Fine-grained password policies enable security and Active Directory admins to define password settings for individual user accounts and global groups. This enables far greater security than the Group Policy Default Domain Policy, which enforces a single password policy for all domain members.
Fine-grained password policy examples
Admins can create fine-grained password polices for different types of accounts, including user accounts and global groups that need modified password requirements. Note, these are not Group Policy settings and, therefore, not linked to organizational units.
Learn about four sample identities -- IT admin accounts, service accounts, executive accounts and contractor accounts -- and how to define a Password Settings Object (PSO) for them.
How to create a PSO
Now that a PSO is defined, it's time to apply it to users and groups.
Launch AD Administrative Center from the Server Manager Tools menu. Select your domain, and browse to System, Password Settings Container. To input your new PSO, right-click the Password Settings Container, and select New.

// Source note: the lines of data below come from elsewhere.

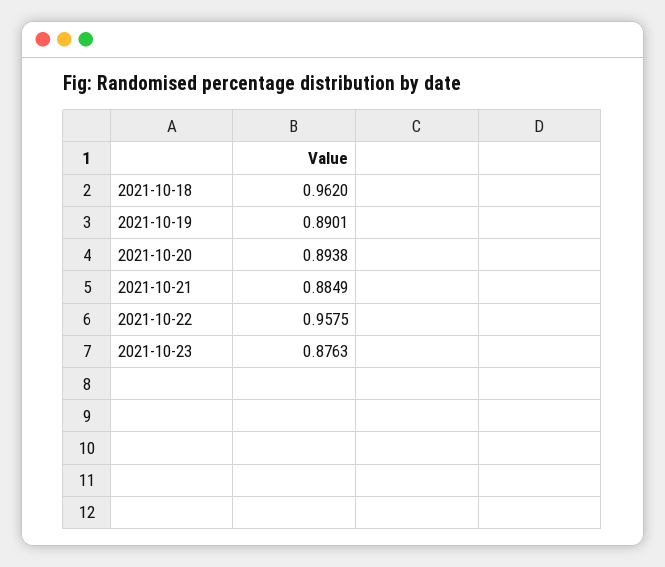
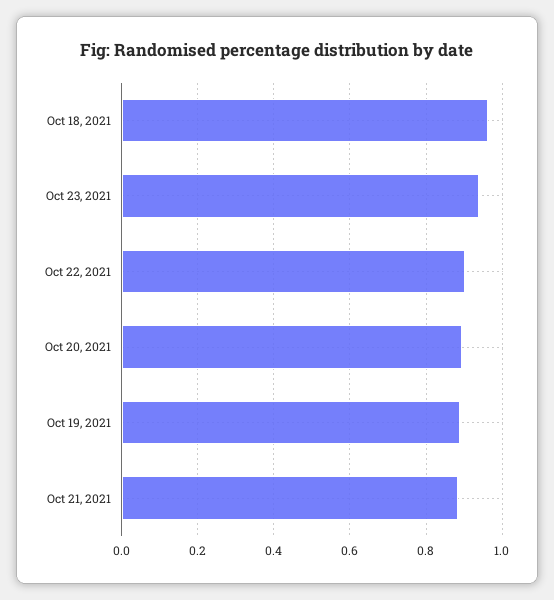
  {
    "2021-10-18": 0.962,
    "2021-10-19": 0.8901,
    "2021-10-20": 0.8938,
    "2021-10-21": 0.8849,
-   "2021-10-22": 0.9575,
+   "2021-10-22": 0.9,
-   "2021-10-23": 0.8763
+   "2021-10-23": 0.94
  }

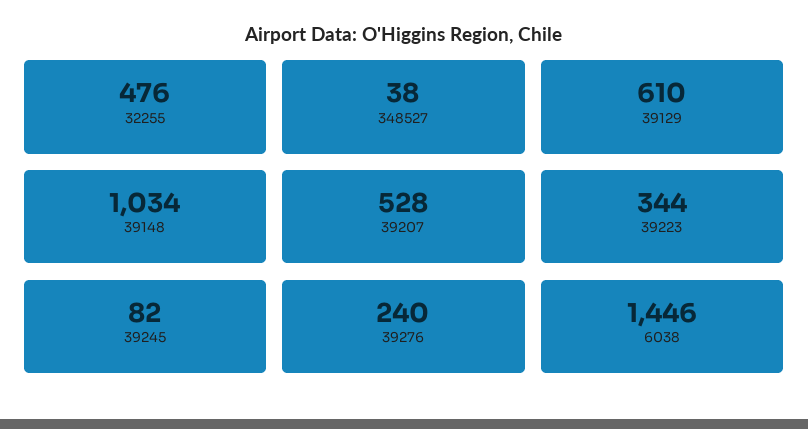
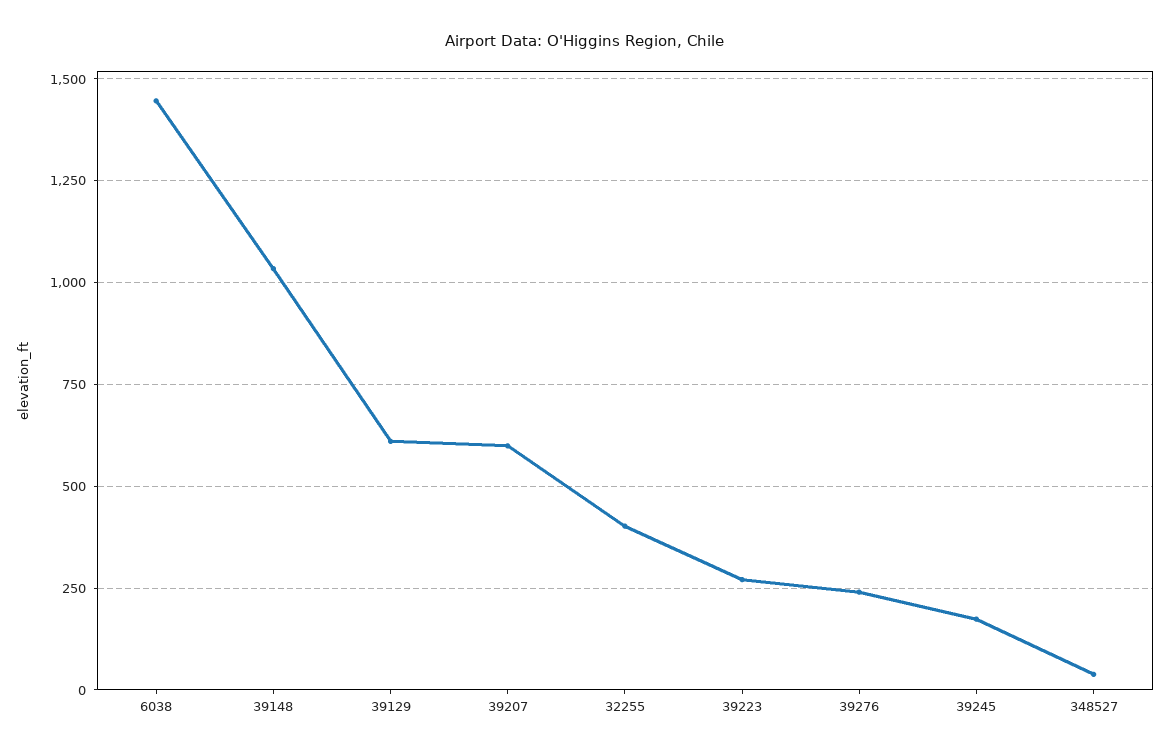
  {
-   "32255": 476,
+   "32255": 400,
    "348527": 38,
    "39129": 610,
    "39148": 1034,
-   "39207": 528,
+   "39207": 600,
-   "39223": 344,
+   "39223": 275,
-   "39245": 82,
+   "39245": 175,
    "39276": 240,
    "6038": 1446
  }

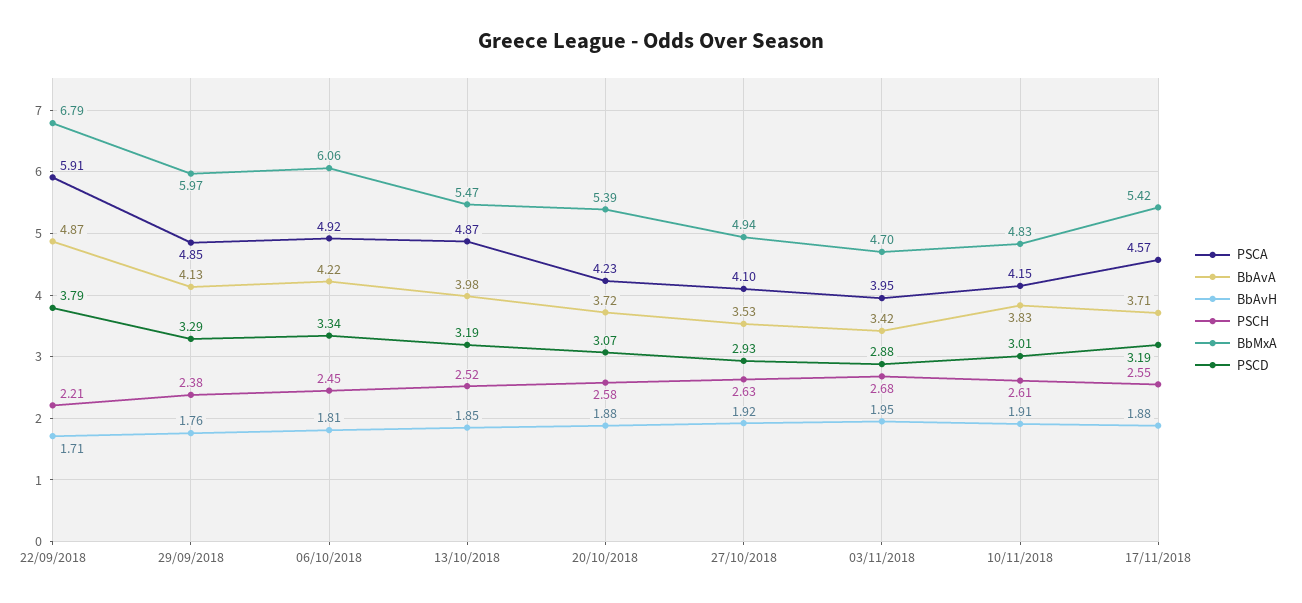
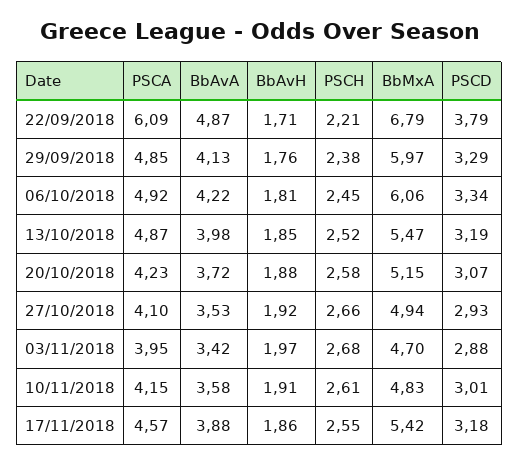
  {
    "PSCA": {
-     "22/09/2018": 5.91,
+     "22/09/2018": 6.09,
      "29/09/2018": 4.85,
      "06/10/2018": 4.92,
      "13/10/2018": 4.87,
      "20/10/2018": 4.23,
      "27/10/2018": 4.1,
      "03/11/2018": 3.95,
      "10/11/2018": 4.15,
      "17/11/2018": 4.57
    },
    "BbAvA": {
      "22/09/2018": 4.87,
      "29/09/2018": 4.13,
      "06/10/2018": 4.22,
      "13/10/2018": 3.98,
      "20/10/2018": 3.72,
      "27/10/2018": 3.53,
      "03/11/2018": 3.42,
-     "10/11/2018": 3.83,
+     "10/11/2018": 3.58,
-     "17/11/2018": 3.71
+     "17/11/2018": 3.88
    },
    "BbAvH": {
      "22/09/2018": 1.71,
      "29/09/2018": 1.76,
      "06/10/2018": 1.81,
      "13/10/2018": 1.85,
      "20/10/2018": 1.88,
      "27/10/2018": 1.92,
-     "03/11/2018": 1.95,
+     "03/11/2018": 1.97,
      "10/11/2018": 1.91,
-     "17/11/2018": 1.88
+     "17/11/2018": 1.86
    },
    "PSCH": {
      "22/09/2018": 2.21,
      "29/09/2018": 2.38,
      "06/10/2018": 2.45,
      "13/10/2018": 2.52,
      "20/10/2018": 2.58,
-     "27/10/2018": 2.63,
+     "27/10/2018": 2.66,
      "03/11/2018": 2.68,
      "10/11/2018": 2.61,
      "17/11/2018": 2.55
    },
    "BbMxA": {
      "22/09/2018": 6.79,
      "29/09/2018": 5.97,
      "06/10/2018": 6.06,
      "13/10/2018": 5.47,
-     "20/10/2018": 5.39,
+     "20/10/2018": 5.15,
      "27/10/2018": 4.94,
      "03/11/2018": 4.7,
      "10/11/2018": 4.83,
      "17/11/2018": 5.42
    },
    "PSCD": {
      "22/09/2018": 3.79,
      "29/09/2018": 3.29,
      "06/10/2018": 3.34,
      "13/10/2018": 3.19,
      "20/10/2018": 3.07,
      "27/10/2018": 2.93,
      "03/11/2018": 2.88,
      "10/11/2018": 3.01,
-     "17/11/2018": 3.19
+     "17/11/2018": 3.18
    }
  }

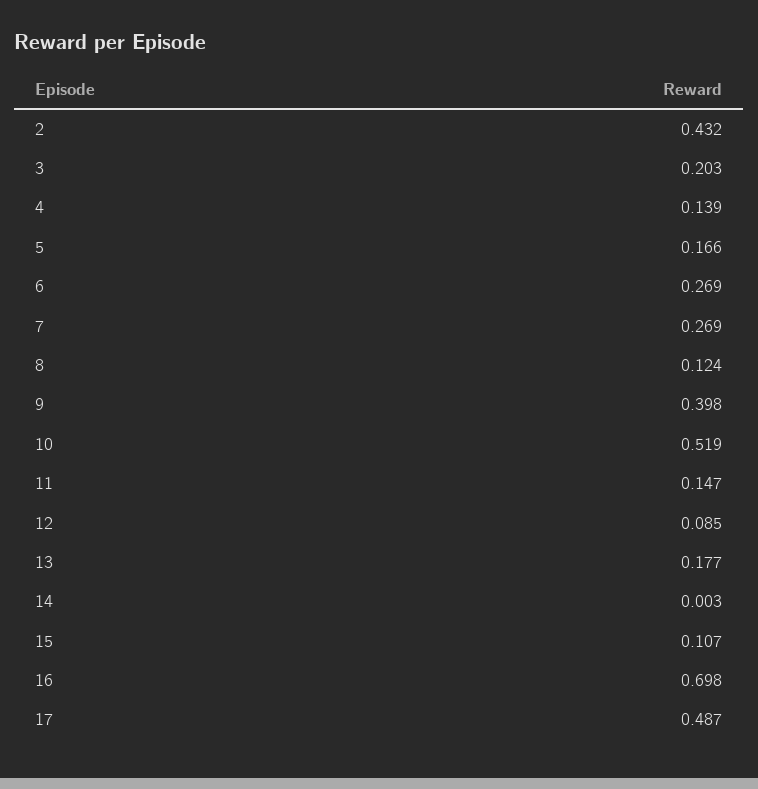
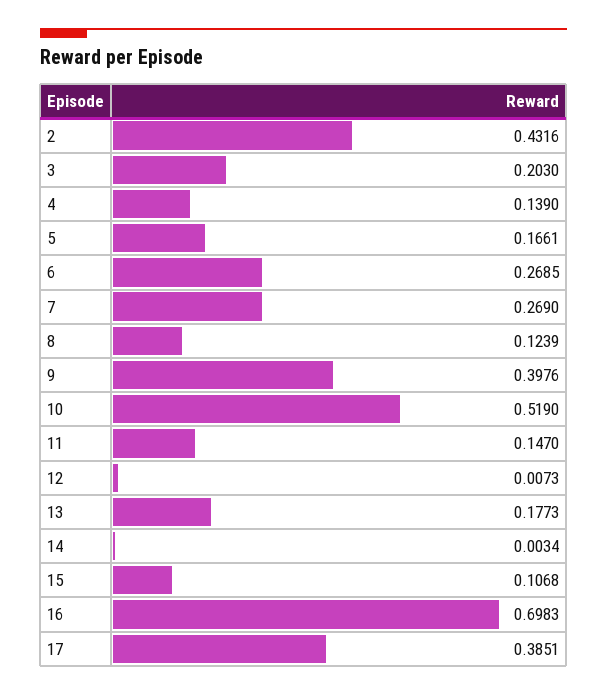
  {
    "2": 0.4316,
    "3": 0.203,
    "4": 0.139,
    "5": 0.1661,
    "6": 0.2685,
    "7": 0.269,
    "8": 0.1239,
    "9": 0.3976,
    "10": 0.519,
    "11": 0.147,
-   "12": 0.085,
+   "12": 0.0073,
    "13": 0.1773,
    "14": 0.0034,
    "15": 0.1068,
    "16": 0.6983,
-   "17": 0.487
+   "17": 0.3851
  }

Fill in the values for your first group. In this example, I use the values for the itadmins_fgpp group.
Use the Description box to explain why the PSO exists and why the users or groups require specialized settings. This is especially helpful as a courtesy to future admins who may not understand why you chose these particular configurations.
Admins can either link the PSO to users and global groups during the creation process or return to the PSO and select additional users and global groups in the future. To apply the PSO, select Add in the Directly Applies To box, and browse to the chosen users or groups.
Follow the same steps to create other PSOs. As you configure each PSO, name it, set the precedence value, and populate the password requirements and lockout settings based on the design.
How to view a user's or group's settings
Troubleshooting password issues for users can be complex with fine-grained password policies. In the past, help desk technicians had a single password policy to communicate to users who called in with questions. Because everyone's password requirements were the same, it was easy to tell a user to select a password that was at least 14 characters and that did not repeat the last 10 passwords.
Fine-grained policies aren't as easy. To view a group's password requirements, browse to the group, right-click the group name and select Properties. Choose the Password Settings button to view which PSO is applied.
Supply the help desk with a knowledge base entry containing the detailed settings for each PSO. If someone calls for help, it will be easier for help desk techs to respond.
How to enable fine-grained passwords using PowerShell
PSOs can also be created and applied using PowerShell.
Use the New-ADFineGrainedPasswordPolicy cmdlet to create a PSO and populate its settings. Note, it may be easier to write the PSO in the PowerShell Integrated Scripting Environment and confirm its syntax before running it. Parameters exist for each possible password configuration, including precedence and lockout settings:
PS C:\> New-ADFineGrainedPasswordPolicy -Name "itadmins_fgpp" -Precedence 20 -ComplexityEnabled $true -Description "Restrictive password settings for all IT administrator accounts" -DisplayName "itadmins_fgpp" -LockoutDuration "0.00:00:00" -LockoutObservationWindow "0.00:30:00" -LockoutThreshold 3
Apply the PSO to a user or global group using the Add-ADFineGrainedPasswordPolicySubject cmdlet. The -Subjects parameter defines the global group or user to which the setting applies:
PS C:\> Add-ADFineGrainedPasswordPolicySubject -Identity itadmins_fgpp -Subjects 'ITAdmins'
Note that the -WhatIf parameter shows the result of running the cmdlet without applying the settings.
The Get-ADFineGrainedPasswordPolicy displays PSO settings. Use the -Identity parameter to specify which policy PowerShell displays:
PS C:\> Get-ADFineGrainedPasswordPolicy -Identity itadmins_fgpp
Don't forget documentation
Documentation is a key element of implementing fine-grained password policies in AD. Many IT support specialists reference these policies when troubleshooting or running security audits. Create the proper documentation for not only your team, but also future IT staff.